At one time "the tribute" rendered amounted to over £15,000 a year, and the subscription raised for O'Connell after emancipation was won reached no less a sum than £50,000. But it is to be remembered that he sacrificed the emoluments of a lucrative profession, in which he had reached the highest place. He fell in later years into the tricks of the mob orator, and swayed vast multitudes by all the arts of the demagogue.[20] He abused men scandalously, and often mendaciously, as he was abused by others. What was of more permanent importance was that, in the English House of Commons, he inaugurated the system of obstruction which "by debating every word and sentence of a Bill and dividing upon every debate" could delay the passage of any Bill through a whole session. It was the system which was later adopted and perfected by the followers of Parnell and Redmond. The public time was consumed in listening to speeches of two or three hours each, made solely for the purposes of delay. Peel looked upon the plan as one designed intentionally to disgust the Members into giving a repeal of the Union, because it would relieve the House of the burden of their presence in it.[21]

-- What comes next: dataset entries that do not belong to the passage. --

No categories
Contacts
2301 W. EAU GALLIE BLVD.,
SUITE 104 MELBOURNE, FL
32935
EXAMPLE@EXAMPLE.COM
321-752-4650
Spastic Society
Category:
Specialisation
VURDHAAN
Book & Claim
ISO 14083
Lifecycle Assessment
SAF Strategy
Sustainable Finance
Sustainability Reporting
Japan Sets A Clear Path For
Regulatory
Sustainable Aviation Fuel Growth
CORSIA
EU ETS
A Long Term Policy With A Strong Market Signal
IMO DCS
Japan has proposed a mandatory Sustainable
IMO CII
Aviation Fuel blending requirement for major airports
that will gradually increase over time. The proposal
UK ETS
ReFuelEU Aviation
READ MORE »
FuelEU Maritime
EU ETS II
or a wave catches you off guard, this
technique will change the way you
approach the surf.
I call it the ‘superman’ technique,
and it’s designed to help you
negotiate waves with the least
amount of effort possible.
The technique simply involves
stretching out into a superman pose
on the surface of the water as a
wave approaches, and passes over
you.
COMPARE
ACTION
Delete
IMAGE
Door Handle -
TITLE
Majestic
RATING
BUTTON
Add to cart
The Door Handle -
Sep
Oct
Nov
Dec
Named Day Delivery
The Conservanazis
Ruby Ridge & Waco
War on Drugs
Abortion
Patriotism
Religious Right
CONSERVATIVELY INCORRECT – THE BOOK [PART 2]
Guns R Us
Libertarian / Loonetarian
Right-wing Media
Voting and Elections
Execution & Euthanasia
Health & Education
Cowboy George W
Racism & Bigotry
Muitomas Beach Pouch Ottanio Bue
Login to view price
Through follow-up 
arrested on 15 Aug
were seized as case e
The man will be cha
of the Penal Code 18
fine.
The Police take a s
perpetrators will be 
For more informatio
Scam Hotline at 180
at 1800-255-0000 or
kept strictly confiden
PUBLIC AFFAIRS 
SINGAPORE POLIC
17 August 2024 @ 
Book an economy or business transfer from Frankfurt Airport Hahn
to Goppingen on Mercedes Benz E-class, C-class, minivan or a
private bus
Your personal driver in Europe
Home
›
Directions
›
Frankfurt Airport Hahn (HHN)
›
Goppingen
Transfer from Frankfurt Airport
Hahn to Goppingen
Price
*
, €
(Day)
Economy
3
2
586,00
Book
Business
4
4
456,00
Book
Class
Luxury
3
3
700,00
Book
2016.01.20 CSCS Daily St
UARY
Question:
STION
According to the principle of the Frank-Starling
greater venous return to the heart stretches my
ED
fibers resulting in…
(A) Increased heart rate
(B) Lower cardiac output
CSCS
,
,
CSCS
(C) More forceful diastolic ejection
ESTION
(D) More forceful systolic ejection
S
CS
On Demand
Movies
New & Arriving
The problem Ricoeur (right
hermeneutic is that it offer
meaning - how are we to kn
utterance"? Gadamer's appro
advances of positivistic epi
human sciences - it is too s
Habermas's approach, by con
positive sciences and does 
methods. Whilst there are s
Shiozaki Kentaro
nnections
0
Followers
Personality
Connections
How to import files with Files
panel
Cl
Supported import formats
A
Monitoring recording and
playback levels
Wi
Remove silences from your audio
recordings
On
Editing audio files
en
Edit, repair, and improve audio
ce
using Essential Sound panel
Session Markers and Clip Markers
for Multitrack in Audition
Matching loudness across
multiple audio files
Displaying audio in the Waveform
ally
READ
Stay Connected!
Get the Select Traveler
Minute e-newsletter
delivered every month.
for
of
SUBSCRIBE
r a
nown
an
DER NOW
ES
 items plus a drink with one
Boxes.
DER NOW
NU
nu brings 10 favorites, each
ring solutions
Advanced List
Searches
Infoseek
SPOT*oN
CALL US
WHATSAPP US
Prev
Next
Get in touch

The larger part of O'Connell's after life was given to the question of repeal. On the night when emancipation was carried one of his friends had clapped him on the shoulder, exclaiming, "Othello's occupation's gone!" "Gone!" cried the Liberator; "isn't there a repeal of the Union?" He announced this as his intention even before emancipation was won, and hoped to unite all classes and sects in Ireland in its favour. But as a matter of fact the attitude of the gentry who had fought most vigorously for Irish independence had undergone a change, and they were now foremost in their opposition to repeal. It would perhaps be truer to say that circumstances had changed, and that the men who resisted a union which defrauded them of ascendancy and power, were little disposed to welcome a repeal which would now leave them in the minority, while the enfranchised Catholic electors sent a Catholic democracy into Parliament and put a large Catholic majority into power.